» **Problem to work on**
Locate every line in the entries below that contains the word "ritorno", and copy each of those lines.

*** Opening of Study material ***

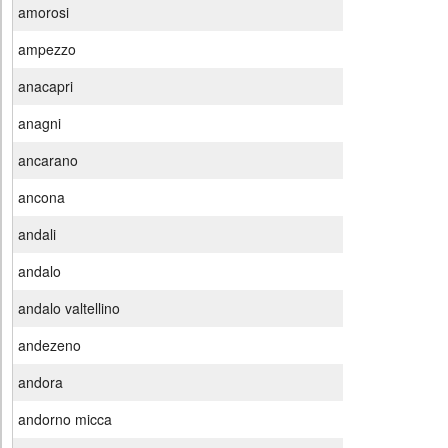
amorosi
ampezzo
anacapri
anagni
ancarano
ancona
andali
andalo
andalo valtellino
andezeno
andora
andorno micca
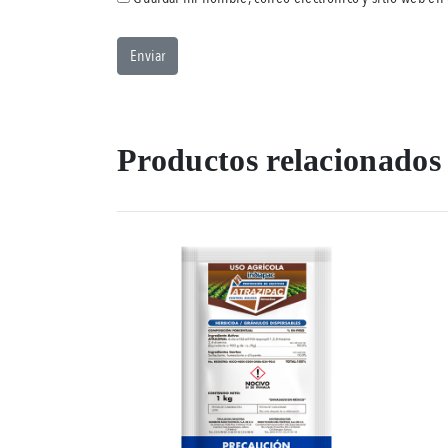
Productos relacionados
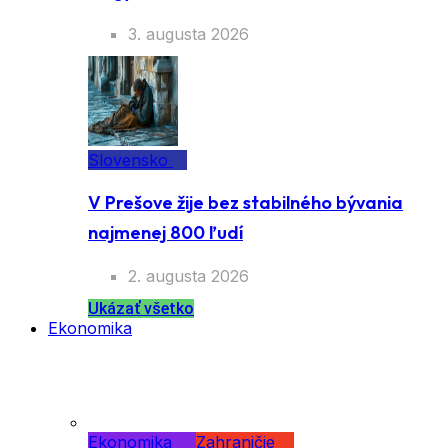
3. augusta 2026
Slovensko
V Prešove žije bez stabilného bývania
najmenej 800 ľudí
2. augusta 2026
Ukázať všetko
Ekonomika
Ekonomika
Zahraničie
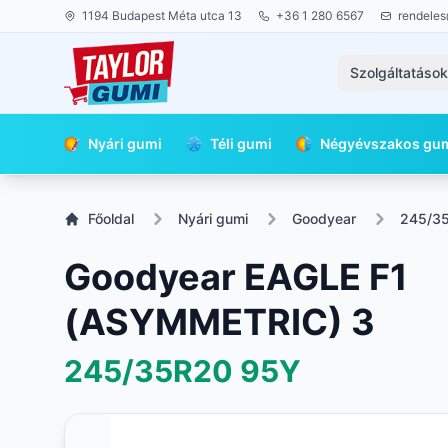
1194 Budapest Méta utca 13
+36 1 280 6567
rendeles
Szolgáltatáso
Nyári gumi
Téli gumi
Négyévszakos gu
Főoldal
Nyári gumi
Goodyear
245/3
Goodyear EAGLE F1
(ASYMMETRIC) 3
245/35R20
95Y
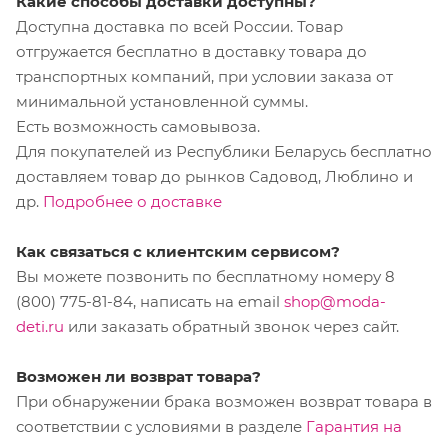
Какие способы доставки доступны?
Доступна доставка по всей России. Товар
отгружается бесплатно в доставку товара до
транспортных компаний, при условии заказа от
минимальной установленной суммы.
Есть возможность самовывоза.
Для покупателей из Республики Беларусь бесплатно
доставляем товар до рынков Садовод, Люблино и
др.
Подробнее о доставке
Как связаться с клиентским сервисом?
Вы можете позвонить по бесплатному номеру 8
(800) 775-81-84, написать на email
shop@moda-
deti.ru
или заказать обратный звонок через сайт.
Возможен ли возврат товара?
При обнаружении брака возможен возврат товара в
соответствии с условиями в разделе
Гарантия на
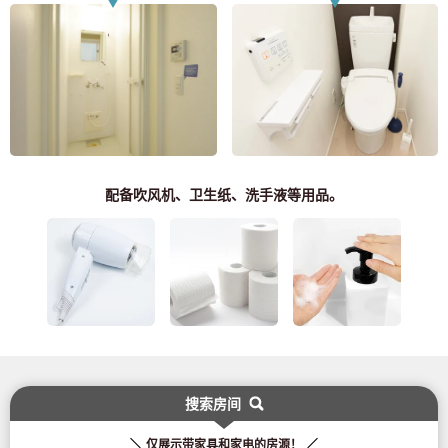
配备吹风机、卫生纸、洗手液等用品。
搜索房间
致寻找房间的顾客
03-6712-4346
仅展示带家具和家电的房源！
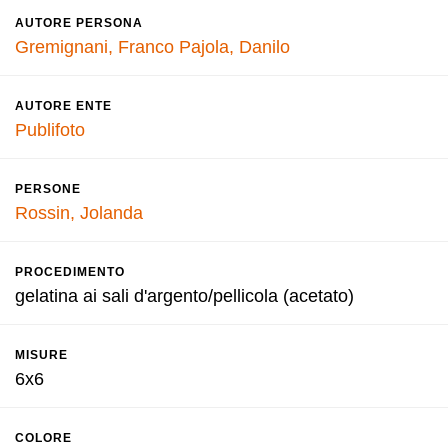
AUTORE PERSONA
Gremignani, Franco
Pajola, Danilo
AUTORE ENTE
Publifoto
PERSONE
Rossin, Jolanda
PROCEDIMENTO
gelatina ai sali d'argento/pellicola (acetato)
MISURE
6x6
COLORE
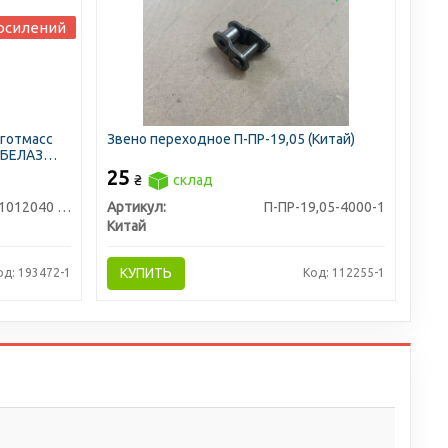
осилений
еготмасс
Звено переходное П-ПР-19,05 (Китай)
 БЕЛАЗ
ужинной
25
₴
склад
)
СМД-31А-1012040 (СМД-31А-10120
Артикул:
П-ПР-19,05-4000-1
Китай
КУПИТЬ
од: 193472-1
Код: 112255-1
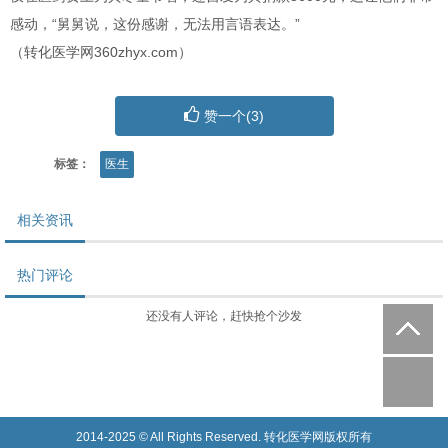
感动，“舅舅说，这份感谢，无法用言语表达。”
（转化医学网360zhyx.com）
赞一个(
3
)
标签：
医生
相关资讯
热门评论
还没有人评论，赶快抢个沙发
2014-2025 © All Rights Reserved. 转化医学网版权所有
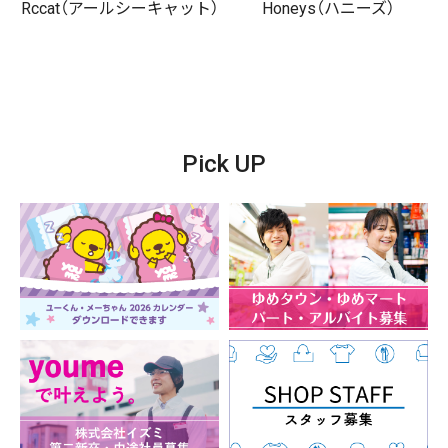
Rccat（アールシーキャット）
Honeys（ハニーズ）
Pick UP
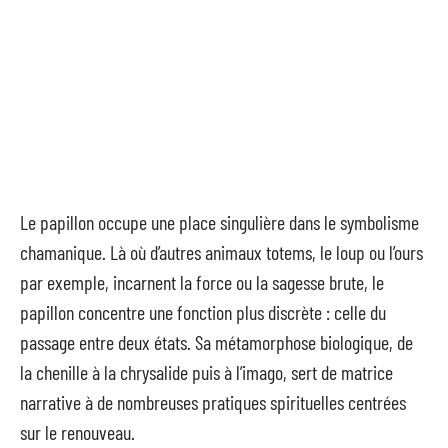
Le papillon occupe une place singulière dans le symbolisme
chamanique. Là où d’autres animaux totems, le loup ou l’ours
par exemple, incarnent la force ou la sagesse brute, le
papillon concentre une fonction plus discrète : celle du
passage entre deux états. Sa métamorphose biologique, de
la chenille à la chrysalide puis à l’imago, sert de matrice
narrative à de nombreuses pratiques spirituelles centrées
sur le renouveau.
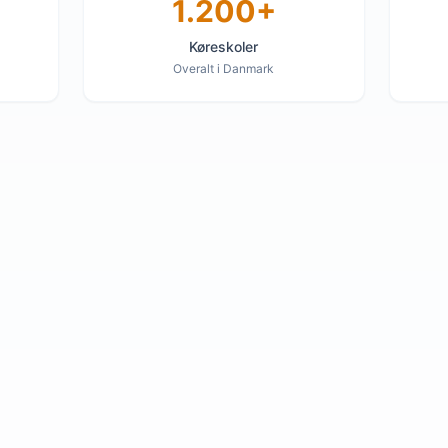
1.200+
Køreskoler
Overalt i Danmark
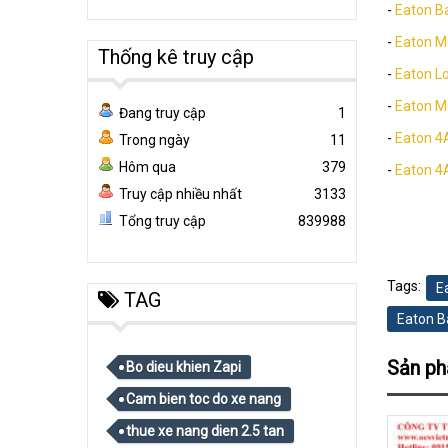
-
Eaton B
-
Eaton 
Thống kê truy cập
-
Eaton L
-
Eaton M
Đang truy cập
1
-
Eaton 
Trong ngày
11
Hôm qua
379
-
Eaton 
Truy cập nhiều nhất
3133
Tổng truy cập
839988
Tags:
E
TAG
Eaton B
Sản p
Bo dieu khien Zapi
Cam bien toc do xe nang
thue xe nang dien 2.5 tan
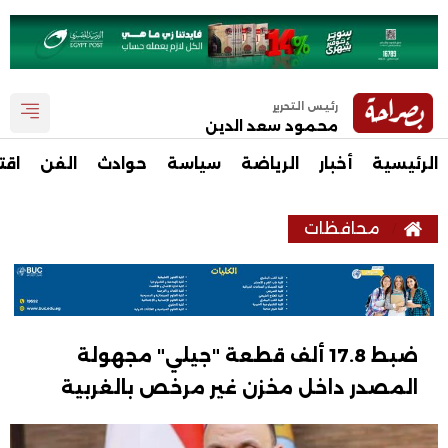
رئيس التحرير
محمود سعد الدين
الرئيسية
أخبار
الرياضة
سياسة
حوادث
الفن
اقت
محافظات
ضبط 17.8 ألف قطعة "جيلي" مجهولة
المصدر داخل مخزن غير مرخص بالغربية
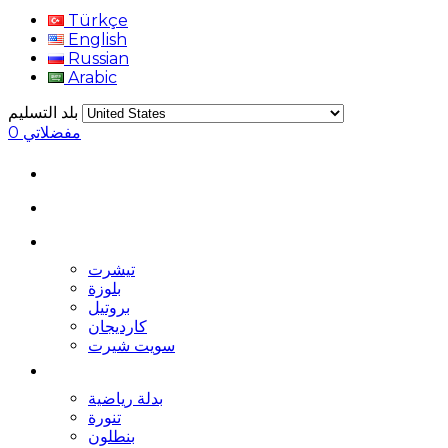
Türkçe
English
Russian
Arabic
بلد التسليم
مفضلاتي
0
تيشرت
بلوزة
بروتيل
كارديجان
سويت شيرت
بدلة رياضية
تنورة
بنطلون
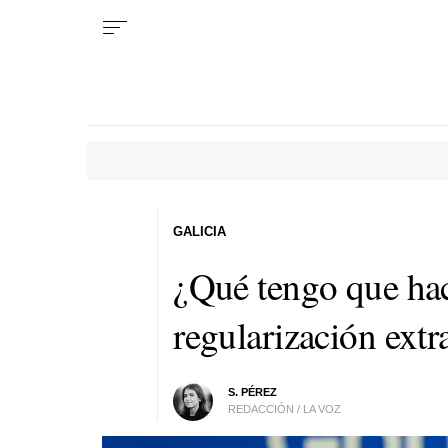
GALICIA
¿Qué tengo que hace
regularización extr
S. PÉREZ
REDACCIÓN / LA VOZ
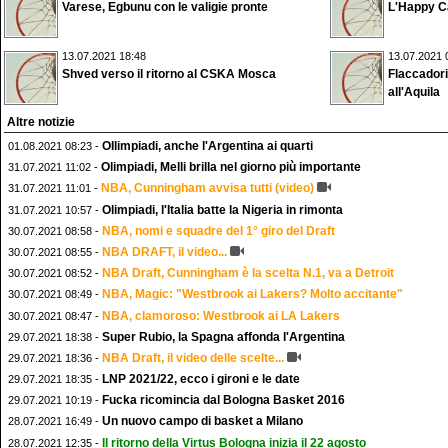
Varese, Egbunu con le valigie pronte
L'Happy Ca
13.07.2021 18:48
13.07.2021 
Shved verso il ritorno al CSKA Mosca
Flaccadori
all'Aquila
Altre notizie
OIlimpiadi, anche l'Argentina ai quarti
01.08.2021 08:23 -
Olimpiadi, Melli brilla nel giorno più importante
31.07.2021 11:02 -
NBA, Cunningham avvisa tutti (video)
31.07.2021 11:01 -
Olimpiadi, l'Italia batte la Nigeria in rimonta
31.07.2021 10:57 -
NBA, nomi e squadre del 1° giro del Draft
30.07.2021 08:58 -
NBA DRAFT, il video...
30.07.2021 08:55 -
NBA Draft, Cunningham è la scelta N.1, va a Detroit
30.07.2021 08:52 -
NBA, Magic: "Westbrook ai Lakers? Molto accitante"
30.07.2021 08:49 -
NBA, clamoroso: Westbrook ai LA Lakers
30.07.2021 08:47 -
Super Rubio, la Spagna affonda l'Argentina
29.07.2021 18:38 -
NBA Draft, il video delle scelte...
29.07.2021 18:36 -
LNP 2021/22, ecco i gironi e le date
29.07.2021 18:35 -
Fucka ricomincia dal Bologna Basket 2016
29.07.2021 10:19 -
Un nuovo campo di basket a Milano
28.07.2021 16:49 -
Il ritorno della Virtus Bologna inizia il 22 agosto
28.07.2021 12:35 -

*** Close of Study material ***

» **Solution to this problem**
Shved verso il ritorno al CSKA Mosca
Il ritorno della Virtus Bologna inizia il 22 agosto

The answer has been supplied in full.